The third challenge that affects all Pacific countries, from the largest to the smallest in size, is our collective handling of non-traditional development and would-be security partners like China. Much commentary in Australia has rightly focused on the unacceptable risk to Australia of an external power ever establishing military facilities in our region. This would be dangerous for the whole Pacific, because geography makes our security inseparable. But Australian strategists agree that Australia cut out the floor from under its feet in the Pacific through its deep cuts to aid funding, diplomatic focus, investment, media and cultural links over the past seven years. It was a massive own goal.
These challenges are all interconnected. They all tie Australia and the Pacific in an ever-closer union. If ever there was a worst time to cut Australian aid to the region, this is surely it. That’s why it’s so tragic and disappointing that the federal government has been cutting aid for education in PNG by ten per cent since 2014 and plans to cut two positions at Australia’s High Commission in Port Moresby. As Labor’s foreign affairs and Pacific spokespersons, Penny Wong and Pat Conroy, have said, this leaves the Pacific less “stable, secure and prosperous…leaving a vacuum for others to fill.”
Where do we go from here? The government’s own roadmap in the 2017 Foreign Policy White Paper designated an ambitious way forward which remains to be fully realized. One over-arching objective was to help “integrate Pacific countries into the Australian and New Zealand economies and our security institutions,” which was “essential to the long-term stability and economic prospects of the Pacific.” If that is a destination willingly shared by other Pacific countries, we have a long way to go.

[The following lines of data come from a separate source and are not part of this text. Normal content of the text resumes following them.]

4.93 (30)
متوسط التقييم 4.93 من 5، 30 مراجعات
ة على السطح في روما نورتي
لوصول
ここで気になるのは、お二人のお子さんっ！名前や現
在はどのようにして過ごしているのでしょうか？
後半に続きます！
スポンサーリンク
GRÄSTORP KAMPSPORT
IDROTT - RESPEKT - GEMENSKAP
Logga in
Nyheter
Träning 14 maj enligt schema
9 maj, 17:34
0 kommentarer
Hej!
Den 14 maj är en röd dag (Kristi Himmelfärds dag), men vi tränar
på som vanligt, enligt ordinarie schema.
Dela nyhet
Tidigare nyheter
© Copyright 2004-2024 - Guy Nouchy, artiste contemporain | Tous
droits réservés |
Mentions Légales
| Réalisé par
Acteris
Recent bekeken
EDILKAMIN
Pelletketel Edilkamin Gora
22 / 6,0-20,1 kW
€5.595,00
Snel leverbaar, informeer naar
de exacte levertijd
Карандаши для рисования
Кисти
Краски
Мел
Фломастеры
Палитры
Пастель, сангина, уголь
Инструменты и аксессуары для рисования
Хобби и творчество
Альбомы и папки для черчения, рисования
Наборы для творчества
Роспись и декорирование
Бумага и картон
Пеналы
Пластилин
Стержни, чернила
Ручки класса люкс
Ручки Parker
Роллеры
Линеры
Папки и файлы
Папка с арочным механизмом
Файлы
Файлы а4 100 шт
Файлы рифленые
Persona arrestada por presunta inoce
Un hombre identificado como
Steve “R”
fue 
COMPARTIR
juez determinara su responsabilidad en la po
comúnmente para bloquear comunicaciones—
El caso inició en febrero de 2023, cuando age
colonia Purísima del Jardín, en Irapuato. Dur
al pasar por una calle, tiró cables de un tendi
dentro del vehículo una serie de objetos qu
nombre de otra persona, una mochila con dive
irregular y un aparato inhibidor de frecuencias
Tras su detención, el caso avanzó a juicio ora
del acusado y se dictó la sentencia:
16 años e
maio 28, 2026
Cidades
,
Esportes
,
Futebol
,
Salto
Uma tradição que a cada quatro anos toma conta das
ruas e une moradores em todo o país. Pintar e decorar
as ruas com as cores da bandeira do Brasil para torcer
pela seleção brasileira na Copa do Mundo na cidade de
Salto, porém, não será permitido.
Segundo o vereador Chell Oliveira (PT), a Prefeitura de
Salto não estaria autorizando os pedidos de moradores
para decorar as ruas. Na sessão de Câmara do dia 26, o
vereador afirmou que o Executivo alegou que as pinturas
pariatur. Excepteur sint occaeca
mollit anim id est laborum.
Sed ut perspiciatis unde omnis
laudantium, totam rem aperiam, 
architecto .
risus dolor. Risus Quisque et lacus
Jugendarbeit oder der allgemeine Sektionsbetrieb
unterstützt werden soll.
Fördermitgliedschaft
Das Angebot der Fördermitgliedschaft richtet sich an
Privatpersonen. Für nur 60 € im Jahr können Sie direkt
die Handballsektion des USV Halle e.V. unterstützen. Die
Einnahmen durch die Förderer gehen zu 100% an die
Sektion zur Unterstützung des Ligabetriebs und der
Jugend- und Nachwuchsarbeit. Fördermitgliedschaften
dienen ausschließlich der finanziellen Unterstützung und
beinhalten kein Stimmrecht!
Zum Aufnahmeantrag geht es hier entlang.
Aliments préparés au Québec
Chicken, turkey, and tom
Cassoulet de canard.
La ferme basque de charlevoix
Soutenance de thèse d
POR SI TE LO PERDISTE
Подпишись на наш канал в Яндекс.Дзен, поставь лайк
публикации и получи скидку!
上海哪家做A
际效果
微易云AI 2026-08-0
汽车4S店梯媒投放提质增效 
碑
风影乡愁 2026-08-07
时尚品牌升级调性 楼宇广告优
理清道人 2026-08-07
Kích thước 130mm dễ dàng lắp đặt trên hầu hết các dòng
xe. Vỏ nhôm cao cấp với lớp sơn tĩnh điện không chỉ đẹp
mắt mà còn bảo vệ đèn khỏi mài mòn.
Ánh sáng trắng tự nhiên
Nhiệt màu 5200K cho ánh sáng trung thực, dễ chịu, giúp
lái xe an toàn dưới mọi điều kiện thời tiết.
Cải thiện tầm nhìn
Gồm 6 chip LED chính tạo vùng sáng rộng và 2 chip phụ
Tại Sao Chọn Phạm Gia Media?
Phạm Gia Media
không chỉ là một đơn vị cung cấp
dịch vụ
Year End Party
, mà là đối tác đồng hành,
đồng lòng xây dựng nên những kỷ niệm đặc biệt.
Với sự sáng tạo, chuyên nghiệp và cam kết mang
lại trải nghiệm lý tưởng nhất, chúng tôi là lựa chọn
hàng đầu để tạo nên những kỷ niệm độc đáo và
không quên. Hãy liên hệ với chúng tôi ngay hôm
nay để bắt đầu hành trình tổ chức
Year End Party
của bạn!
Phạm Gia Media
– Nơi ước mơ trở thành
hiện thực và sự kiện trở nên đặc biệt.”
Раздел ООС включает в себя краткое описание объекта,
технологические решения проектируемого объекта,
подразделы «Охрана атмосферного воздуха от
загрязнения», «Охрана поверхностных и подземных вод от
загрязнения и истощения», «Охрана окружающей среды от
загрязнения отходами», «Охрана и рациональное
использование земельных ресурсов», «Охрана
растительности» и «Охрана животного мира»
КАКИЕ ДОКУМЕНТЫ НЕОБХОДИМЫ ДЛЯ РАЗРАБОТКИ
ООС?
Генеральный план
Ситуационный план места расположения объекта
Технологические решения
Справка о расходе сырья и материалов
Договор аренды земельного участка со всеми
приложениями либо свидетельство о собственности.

The successful agricultural Seasonal Worker Program and the Pacific Labor Scheme could be scaled up over time. Concerns over workers’ conditions will need to be eased. One potential end game is a Pacific Compact proposed by ANU’s John Blaxland earlier this year. No less than a former president of Kiribati said that this compact – a pathway to permanent residency, citizenship and labor market access for the Pacific offering deeper economic and security integration with Australia – would be “difficult for most of the Pacific countries named to turn down.” Another interesting proposal is to offer the Pacific a pathway to Australian citizenship through military service.
These ideas for a new Pacific compact should be handled respectfully, seriously and urgently.